▸ Фрагмент документа:
*-*-*

Борьба между генетиками и телеологами резко обострилась в процессе подготовки первого пятилетнего плана (1926-1927 гг.) Второй промежуточный вариант этого плана в 1927 г. вызвал бурную дискуссию. Представители Наркомфина СССР и Наркомзема РСФСР, где были представлены генетики, выступили против сверхиндустриализации, не подкреплённой реальными ресурсами, и, наоборот, предлагали увеличить капвложения в сельское хозяйство. В.Базаров указывал на заложенную в плане диспропорцию между городом и деревней в пользу города. Анализируя план, Н.Д.Кондратьев подчёркивал, что за «балансной внешностью» в нём скрывается внутренняя несбалансированность и несоответствие выдвинутым критериям бескризисного развития, максимального удовлетворения текущих потребностей трудящихся и т.д. Он писал: «Между проектируемой динамикой продукции, потребления, накопления, экспорта и т.д., нет необходимой согласованности... рост одних из перечисленных элементов делает невозможным принятый рост других»154. Так, предполагаемые размеры накопления не стыкуются с приводимыми данными о росте национального дохода и потребления, балансы производства, потребления и экспорта сельскохозяйственных продуктов не сходятся между собой.
Попытка осуществления подобной программы, не подкреплённой необходимыми накоплениями, в том числе и за счёт доходов от экспорта сельскохозяйственной продукции, считал Н.Кондратьев, приведёт к серьёзным хозяйственным затруднениям, срыву запланированной реконструкции народного хозяйства. В качестве одной из важнейших причин внутренней несбалансированности плана, его нереальности он выделил диспропорцию между запланированным темпом роста промышленности и сельского хозяйства при недооценке роли последнего. По его мнению, лишь ускорение развития сельского хозяйства посредством его механизации и интенсификации при соответствующем увеличении финансирования этой отрасли и правильной политике цен может дать реальную основу для индустриализации и дальнейшего экономического роста страны.

*-*-*

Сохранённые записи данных
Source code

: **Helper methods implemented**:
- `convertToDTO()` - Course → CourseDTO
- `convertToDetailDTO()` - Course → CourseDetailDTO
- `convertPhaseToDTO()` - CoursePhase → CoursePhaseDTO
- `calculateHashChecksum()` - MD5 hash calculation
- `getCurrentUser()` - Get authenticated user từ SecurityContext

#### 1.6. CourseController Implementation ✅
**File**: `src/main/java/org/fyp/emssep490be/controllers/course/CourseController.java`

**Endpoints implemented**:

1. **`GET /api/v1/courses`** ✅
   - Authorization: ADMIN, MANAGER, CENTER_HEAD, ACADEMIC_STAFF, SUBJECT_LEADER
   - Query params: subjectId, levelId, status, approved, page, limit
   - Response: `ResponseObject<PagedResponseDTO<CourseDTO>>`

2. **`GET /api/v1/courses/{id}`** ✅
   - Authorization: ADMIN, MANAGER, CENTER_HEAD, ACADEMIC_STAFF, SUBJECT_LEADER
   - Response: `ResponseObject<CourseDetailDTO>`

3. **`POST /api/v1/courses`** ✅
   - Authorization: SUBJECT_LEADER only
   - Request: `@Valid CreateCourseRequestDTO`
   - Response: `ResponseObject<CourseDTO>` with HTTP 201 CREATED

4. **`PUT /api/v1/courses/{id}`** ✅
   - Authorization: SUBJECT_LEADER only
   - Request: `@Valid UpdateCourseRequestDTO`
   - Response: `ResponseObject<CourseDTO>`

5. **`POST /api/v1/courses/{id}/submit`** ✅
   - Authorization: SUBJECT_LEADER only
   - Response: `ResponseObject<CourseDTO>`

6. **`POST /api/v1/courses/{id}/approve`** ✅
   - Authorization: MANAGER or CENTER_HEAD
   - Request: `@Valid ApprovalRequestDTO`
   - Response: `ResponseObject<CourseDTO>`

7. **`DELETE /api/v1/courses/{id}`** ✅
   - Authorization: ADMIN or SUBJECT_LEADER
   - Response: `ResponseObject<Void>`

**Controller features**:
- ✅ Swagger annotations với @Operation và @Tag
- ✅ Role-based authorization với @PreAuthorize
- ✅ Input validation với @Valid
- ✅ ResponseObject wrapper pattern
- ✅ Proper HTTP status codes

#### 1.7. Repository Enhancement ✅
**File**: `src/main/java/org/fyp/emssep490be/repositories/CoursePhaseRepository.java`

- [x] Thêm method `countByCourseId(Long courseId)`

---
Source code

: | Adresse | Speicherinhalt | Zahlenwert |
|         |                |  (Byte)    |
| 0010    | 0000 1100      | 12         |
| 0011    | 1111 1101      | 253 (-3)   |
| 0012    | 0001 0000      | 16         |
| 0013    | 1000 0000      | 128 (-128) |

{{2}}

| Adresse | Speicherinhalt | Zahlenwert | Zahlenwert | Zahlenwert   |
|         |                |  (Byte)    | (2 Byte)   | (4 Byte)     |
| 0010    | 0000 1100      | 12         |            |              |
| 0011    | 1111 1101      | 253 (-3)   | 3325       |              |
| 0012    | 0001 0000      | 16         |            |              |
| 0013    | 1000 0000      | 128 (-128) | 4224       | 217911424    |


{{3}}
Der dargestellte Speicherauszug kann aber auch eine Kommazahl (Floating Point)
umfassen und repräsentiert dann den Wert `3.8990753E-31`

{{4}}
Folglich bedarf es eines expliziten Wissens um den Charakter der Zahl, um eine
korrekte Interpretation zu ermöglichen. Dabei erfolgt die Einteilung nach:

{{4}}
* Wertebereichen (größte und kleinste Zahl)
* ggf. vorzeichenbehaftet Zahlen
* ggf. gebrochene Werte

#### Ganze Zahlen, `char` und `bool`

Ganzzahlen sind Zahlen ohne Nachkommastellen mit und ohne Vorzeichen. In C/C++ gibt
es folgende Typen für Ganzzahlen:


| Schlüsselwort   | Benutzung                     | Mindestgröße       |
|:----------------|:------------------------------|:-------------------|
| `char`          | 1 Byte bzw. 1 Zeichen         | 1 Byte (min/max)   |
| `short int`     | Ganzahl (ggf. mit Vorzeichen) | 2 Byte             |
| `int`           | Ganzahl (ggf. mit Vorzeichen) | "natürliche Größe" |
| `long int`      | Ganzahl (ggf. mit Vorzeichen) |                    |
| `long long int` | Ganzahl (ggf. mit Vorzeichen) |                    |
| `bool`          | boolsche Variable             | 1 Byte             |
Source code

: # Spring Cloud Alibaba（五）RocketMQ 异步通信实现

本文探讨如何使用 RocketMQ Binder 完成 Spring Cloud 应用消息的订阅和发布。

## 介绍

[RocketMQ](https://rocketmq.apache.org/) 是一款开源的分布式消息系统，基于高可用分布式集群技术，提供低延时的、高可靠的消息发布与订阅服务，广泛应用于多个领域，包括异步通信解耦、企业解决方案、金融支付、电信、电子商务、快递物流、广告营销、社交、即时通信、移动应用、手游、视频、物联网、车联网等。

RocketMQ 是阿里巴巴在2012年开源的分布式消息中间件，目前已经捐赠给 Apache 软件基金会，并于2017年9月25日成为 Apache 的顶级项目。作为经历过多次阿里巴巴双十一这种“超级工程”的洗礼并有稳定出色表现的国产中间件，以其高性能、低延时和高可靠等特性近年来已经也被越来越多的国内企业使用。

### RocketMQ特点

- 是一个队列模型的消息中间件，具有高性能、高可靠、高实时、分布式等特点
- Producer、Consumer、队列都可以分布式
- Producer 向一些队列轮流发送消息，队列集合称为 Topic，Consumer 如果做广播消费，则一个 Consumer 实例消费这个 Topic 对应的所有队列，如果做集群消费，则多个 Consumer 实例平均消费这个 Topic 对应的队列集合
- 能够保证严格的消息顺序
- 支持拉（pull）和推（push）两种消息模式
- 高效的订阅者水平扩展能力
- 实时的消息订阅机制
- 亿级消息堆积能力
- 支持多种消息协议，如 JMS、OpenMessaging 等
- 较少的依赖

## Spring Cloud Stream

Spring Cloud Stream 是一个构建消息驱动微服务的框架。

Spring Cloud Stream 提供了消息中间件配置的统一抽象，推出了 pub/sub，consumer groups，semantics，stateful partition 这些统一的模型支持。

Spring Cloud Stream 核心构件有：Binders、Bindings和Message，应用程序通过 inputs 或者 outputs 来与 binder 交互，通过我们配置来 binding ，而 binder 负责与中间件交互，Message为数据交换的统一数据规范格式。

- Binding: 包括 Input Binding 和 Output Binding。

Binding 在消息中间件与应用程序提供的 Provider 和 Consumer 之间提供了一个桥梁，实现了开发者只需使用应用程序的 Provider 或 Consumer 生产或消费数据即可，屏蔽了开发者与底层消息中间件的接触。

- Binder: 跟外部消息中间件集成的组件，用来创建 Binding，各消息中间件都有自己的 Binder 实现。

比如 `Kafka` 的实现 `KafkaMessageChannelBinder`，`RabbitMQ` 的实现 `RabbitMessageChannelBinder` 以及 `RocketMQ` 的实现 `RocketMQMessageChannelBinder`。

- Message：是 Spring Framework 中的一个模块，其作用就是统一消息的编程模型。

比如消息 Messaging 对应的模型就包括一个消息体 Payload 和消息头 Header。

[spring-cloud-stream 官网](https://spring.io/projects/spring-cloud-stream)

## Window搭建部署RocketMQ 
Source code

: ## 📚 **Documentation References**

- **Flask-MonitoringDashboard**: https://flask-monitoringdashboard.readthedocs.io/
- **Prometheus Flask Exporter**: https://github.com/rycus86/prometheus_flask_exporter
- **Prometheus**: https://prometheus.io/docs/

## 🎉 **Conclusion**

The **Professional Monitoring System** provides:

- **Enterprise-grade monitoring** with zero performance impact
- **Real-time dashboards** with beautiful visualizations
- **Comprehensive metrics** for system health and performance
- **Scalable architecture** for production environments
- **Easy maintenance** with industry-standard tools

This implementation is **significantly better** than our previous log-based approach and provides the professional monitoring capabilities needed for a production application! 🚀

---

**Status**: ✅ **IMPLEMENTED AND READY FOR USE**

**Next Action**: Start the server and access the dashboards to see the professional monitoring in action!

*-*-*

▸ Рабочее задание 1: На какую диспропорцию в плане указывал В. Базаров, согласно фрагменту о первом пятилетнем плане?
▸ Рабочее задание 2: Повторите дословно часть фрагмента о первом пятилетнем плане, начиная со слов «Попытка осуществления подобной» и заканчивая словами «экономического роста страны.».
Листинг здесь никакой роли не играет.

▸ Ответ к заданию 1: На диспропорцию между городом и деревней в пользу города.

▸ Ответ к заданию 2:
Попытка осуществления подобной программы, не подкреплённой необходимыми накоплениями, в том числе и за счёт доходов от экспорта сельскохозяйственной продукции, считал Н.Кондратьев, приведёт к серьёзным хозяйственным затруднениям, срыву запланированной реконструкции народного хозяйства. В качестве одной из важнейших причин внутренней несбалансированности плана, его нереальности он выделил диспропорцию между запланированным темпом роста промышленности и сельского хозяйства при недооценке роли последнего. По его мнению, лишь ускорение развития сельского хозяйства посредством его механизации и интенсификации при соответствующем увеличении финансирования этой отрасли и правильной политике цен может дать реальную основу для индустриализации и дальнейшего экономического роста страны.